- Exercise goal
From the notes on behavior therapy below, return word for word the stretch from "Two phases in" through "influences mood and behavior.".

- Excerpt to read
-----

Two phases in behavior therapy:
- Understanding behavior → analyzing, hypothesis based.
- Changing behavior → interventions.
The influential cognitive approach of Aaron & Beck:
- Primary assumption → distorted and dysfunctional thinking influences mood and behavior.
Each disorder is defined by a unique set of thought distortions and core beliefs.
- Additional assumption → modification of underlying beliefs, or schemas, is required for
lasting change.
- Implication → promotion of realistic, accurate, and balanced thinking and the modification of
thinking will produce associated changes in mood and behavior.
Models of abnormality within psychology and psychiatry:
- Cognitive therapy → those with psychological disorders are often regarded as having
maladaptive schemas that serve as psychological nuclei of behavioral and emotional
disorders.
- Medical model approach → diseases or dysfunctional biological processes are often
presumed to underlie psychiatric syndromes.

-----

- Input data
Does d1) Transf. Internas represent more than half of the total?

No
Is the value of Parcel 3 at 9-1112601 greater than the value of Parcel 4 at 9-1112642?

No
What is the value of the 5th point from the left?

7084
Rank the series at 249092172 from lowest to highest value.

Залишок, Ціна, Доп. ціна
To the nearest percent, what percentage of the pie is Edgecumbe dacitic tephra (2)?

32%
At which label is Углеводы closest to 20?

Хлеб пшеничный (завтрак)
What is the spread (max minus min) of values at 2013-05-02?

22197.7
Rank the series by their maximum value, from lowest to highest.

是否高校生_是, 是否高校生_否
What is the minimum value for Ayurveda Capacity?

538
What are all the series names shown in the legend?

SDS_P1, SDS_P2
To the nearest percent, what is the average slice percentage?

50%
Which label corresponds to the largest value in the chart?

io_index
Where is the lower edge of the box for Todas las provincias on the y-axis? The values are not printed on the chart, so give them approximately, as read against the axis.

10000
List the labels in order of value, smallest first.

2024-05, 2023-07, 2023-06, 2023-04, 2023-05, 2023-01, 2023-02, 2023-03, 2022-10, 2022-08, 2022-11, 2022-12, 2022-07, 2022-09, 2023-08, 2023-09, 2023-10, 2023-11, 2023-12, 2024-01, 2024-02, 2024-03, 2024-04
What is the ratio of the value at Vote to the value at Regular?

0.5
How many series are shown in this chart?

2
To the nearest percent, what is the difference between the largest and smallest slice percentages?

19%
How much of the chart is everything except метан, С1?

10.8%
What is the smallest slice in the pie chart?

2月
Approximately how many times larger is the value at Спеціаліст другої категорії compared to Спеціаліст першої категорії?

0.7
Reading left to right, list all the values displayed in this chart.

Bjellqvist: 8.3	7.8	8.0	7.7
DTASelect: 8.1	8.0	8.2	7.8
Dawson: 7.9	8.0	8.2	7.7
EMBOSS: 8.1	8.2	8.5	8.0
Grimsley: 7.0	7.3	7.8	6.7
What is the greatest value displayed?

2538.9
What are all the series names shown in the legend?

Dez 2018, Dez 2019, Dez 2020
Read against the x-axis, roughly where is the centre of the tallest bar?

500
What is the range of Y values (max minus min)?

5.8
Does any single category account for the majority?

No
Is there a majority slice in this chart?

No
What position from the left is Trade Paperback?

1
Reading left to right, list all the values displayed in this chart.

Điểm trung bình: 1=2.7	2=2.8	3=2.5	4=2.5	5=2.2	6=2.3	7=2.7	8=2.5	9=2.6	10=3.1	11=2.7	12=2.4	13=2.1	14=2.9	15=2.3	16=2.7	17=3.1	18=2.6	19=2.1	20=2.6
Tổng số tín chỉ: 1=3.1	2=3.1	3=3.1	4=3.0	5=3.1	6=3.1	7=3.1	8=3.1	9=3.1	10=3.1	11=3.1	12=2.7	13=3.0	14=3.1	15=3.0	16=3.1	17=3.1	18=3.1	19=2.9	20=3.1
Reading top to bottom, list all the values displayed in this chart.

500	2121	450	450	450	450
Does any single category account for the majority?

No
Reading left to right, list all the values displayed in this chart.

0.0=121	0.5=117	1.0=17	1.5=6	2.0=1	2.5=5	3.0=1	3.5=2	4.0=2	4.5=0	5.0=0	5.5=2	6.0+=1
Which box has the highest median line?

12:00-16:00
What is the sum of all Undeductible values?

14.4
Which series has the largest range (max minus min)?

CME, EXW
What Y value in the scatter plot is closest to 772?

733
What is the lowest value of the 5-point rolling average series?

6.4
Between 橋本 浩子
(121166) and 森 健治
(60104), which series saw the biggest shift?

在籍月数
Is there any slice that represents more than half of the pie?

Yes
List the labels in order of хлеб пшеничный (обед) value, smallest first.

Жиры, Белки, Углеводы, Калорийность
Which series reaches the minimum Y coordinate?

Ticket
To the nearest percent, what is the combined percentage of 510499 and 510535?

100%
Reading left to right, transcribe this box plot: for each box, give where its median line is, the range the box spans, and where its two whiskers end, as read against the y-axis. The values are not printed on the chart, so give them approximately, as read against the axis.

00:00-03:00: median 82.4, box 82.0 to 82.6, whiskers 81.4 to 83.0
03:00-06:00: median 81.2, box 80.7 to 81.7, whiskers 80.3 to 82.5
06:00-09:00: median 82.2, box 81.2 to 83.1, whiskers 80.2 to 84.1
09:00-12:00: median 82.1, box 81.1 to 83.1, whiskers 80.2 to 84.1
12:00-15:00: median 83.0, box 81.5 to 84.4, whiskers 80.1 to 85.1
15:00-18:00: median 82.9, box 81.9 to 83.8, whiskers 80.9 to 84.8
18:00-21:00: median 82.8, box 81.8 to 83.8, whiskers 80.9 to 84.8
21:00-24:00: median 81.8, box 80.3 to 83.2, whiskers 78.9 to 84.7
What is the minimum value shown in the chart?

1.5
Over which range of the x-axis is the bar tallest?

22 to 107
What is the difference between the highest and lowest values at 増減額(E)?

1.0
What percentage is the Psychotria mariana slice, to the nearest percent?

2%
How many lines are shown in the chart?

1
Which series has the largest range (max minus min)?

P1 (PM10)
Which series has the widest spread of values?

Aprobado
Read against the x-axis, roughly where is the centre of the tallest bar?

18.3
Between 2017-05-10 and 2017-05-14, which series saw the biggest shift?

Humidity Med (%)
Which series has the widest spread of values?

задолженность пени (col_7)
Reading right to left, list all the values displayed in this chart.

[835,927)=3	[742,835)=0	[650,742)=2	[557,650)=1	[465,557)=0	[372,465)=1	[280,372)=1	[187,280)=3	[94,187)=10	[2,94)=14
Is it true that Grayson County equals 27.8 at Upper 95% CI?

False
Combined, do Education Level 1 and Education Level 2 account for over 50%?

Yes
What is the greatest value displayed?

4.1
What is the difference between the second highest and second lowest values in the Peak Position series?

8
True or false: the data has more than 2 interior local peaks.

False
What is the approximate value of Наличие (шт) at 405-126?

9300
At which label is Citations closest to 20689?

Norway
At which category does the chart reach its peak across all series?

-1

-----

- Answer for this exercise
Two phases in behavior therapy:
- Understanding behavior → analyzing, hypothesis based.
- Changing behavior → interventions.
The influential cognitive approach of Aaron & Beck:
- Primary assumption → distorted and dysfunctional thinking influences mood and behavior.